Extracted entries Block Start
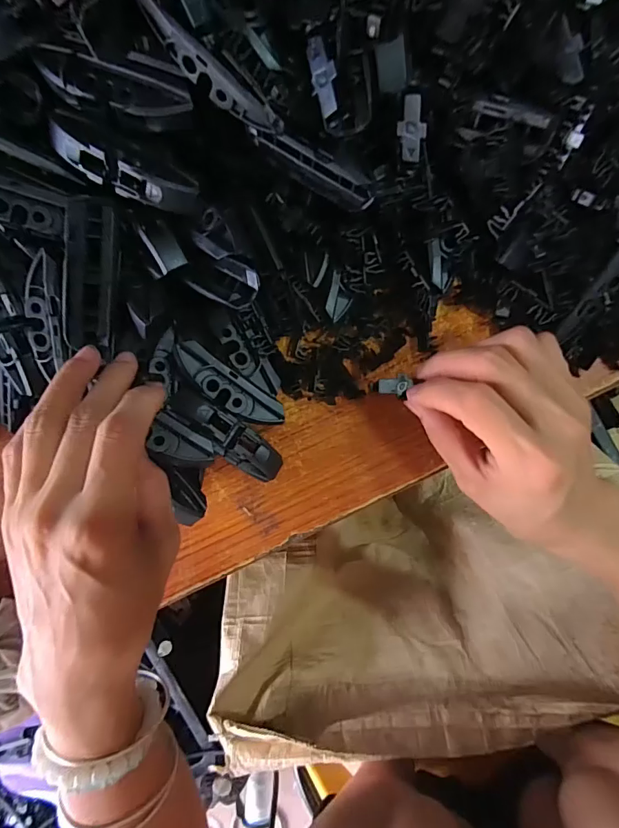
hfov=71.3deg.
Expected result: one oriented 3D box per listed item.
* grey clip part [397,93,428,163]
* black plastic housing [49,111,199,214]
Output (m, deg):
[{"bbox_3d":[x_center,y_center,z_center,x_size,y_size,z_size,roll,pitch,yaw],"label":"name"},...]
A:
[{"bbox_3d":[0.046,-0.127,0.193,0.011,0.026,0.007,-6,46,6],"label":"grey clip part"},{"bbox_3d":[-0.088,-0.117,0.202,0.070,0.009,0.023,25,93,-9],"label":"black plastic housing"}]

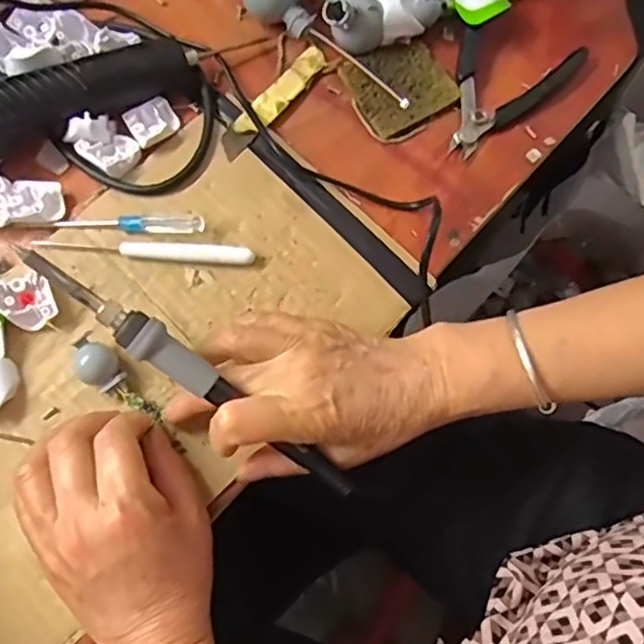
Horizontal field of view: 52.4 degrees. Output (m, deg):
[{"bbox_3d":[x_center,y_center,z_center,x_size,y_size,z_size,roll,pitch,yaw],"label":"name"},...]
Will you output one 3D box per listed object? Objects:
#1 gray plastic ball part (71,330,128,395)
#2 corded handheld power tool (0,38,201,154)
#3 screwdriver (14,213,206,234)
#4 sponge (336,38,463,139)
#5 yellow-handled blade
Extracted entries Block End
Work order:
Give back each entry exactly as it appears, with no pictures.

Exercise solution:
hfov=71.3deg.
Expected result: one oriented 3D box per listed item.
* grey clip part [397,93,428,163]
* black plastic housing [49,111,199,214]
Output (m, deg):
[{"bbox_3d":[x_center,y_center,z_center,x_size,y_size,z_size,roll,pitch,yaw],"label":"name"},...]
A:
[{"bbox_3d":[0.046,-0.127,0.193,0.011,0.026,0.007,-6,46,6],"label":"grey clip part"},{"bbox_3d":[-0.088,-0.117,0.202,0.070,0.009,0.023,25,93,-9],"label":"black plastic housing"}]

Horizontal field of view: 52.4 degrees. Output (m, deg):
[{"bbox_3d":[x_center,y_center,z_center,x_size,y_size,z_size,roll,pitch,yaw],"label":"name"},...]
Will you output one 3D box per listed object? Objects:
#1 gray plastic ball part (71,330,128,395)
#2 corded handheld power tool (0,38,201,154)
#3 screwdriver (14,213,206,234)
#4 sponge (336,38,463,139)
#5 yellow-handled blade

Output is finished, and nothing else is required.